# Постоянный шум (высокочастотный) в голове



## Алекс1971 (23 Окт 2018)

Меня зовут Александр. 47 лет, рост 183, вес 95. Вредные привычки присутствуют.
Просьба проконсультировать меня по существующим проблемам возникшими за последние (3-5 лет):

Постоянный (за редким исключением) шум в голове. Кто когда-нибудь стоял под высоковольтной линией ЛЭП представляет этот звук, похож по крайней мере.

Ухудшилось зрение,с -4 до -5
Ухудшился слух (острота слуха или что? Вроде слышу речь, диалог, телевизор, а не пойму, что говорят. Только если громче.)
Проблемы в шейном отделе. Дискомфорт при закидывании головы назад, при вращении хруст в нижней части затылка
Не частые, но сильные головные боли
Нудящие колющие боли в плечевых суставах (достают особенно ночью под делтовидной мышцей), иногда непродолжительное онемение рук, бывают мышечные боли рядом с локтем (низ бицепса и верх плече-лучевой)

Сохранённые записи данных
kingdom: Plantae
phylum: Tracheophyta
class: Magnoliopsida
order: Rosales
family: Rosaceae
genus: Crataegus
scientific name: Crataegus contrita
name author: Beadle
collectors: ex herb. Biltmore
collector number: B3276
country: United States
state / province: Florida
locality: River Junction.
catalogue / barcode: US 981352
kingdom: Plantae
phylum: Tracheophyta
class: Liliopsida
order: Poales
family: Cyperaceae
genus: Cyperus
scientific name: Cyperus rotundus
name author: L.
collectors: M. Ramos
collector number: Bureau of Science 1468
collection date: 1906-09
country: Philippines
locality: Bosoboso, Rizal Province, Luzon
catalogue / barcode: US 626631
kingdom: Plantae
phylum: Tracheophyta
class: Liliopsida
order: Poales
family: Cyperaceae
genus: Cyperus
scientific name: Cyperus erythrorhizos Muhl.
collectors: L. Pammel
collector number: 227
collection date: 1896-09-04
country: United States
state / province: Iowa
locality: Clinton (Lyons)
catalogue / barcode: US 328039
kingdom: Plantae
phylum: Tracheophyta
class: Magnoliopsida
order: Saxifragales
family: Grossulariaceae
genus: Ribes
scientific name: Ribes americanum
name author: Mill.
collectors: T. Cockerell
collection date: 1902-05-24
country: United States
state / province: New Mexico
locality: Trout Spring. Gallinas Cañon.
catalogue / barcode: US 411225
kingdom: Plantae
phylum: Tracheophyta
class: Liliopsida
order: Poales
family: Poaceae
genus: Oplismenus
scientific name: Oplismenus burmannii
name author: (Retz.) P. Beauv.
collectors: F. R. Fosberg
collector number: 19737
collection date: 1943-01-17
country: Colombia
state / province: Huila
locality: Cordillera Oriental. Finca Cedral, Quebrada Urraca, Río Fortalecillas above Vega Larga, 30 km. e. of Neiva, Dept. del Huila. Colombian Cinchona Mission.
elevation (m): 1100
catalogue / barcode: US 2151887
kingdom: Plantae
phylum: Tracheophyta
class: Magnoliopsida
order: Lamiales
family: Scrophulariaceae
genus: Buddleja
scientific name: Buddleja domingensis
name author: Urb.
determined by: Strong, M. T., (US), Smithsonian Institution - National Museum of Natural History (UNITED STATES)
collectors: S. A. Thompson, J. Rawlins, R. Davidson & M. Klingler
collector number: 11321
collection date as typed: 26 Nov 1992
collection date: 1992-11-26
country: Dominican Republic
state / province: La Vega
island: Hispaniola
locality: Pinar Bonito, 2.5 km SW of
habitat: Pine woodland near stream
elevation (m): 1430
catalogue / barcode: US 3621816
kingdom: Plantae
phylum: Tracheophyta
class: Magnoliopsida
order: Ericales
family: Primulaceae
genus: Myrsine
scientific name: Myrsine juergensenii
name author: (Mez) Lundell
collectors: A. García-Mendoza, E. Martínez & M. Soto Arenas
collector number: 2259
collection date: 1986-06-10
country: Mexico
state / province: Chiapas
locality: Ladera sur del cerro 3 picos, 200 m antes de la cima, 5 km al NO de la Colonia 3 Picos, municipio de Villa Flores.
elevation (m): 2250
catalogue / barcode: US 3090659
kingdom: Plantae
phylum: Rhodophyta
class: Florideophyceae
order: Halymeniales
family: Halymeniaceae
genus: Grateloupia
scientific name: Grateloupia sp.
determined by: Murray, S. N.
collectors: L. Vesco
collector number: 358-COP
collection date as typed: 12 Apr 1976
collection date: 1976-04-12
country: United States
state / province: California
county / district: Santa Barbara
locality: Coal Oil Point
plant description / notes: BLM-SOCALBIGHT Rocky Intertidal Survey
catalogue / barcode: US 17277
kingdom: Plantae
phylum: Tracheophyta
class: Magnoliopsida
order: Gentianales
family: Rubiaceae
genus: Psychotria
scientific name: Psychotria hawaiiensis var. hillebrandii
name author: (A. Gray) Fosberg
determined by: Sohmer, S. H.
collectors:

Задания:
A) С каким звуком автор сообщения о шуме в голове сравнивает свой шум?
B) Перечислите все проблемы со здоровьем, на которые автор жалуется в сообщении о шуме в голове.
C) Продолжите, пожалуйста, сообщение о шуме в голове, начиная сразу после его последнего предложения.

Ответы по порядку:
A) Со звуком, который слышит тот, кто стоит под высоковольтной линией ЛЭП.

B)
- постоянный шум в голове
- ухудшение зрения (с -4 до -5)
- ухудшение слуха (речь слышна, но непонятна, пока не станет громче)
- проблемы в шейном отделе (дискомфорт при закидывании головы назад, хруст в нижней части затылка при вращении)
- нечастые, но сильные головные боли
- ноющие колющие боли в плечевых суставах, иногда кратковременное онемение рук и мышечные боли рядом с локтем

C)
----------



## La murr (23 Окт 2018)

@Алекс1971, Александр, здравствуйте!
Покажите, пожалуйста, имеющиеся снимки врачам форума.
О том, как это сделать, смотрите здесь
Вы можете обратиться к любому специалисту форума на странице его личного профиля или в переписке, дав ссылку на свою тему и задав вопросы, которые Вас интересуют.


----------



## Владимир Воротынцев (23 Окт 2018)

Необходим тщательный осмотр неврологом и ЛОР-врачом.


----------



## Алекс1971 (23 Окт 2018)

Эт ясно, знать бы хороших врачей в Волгограде ...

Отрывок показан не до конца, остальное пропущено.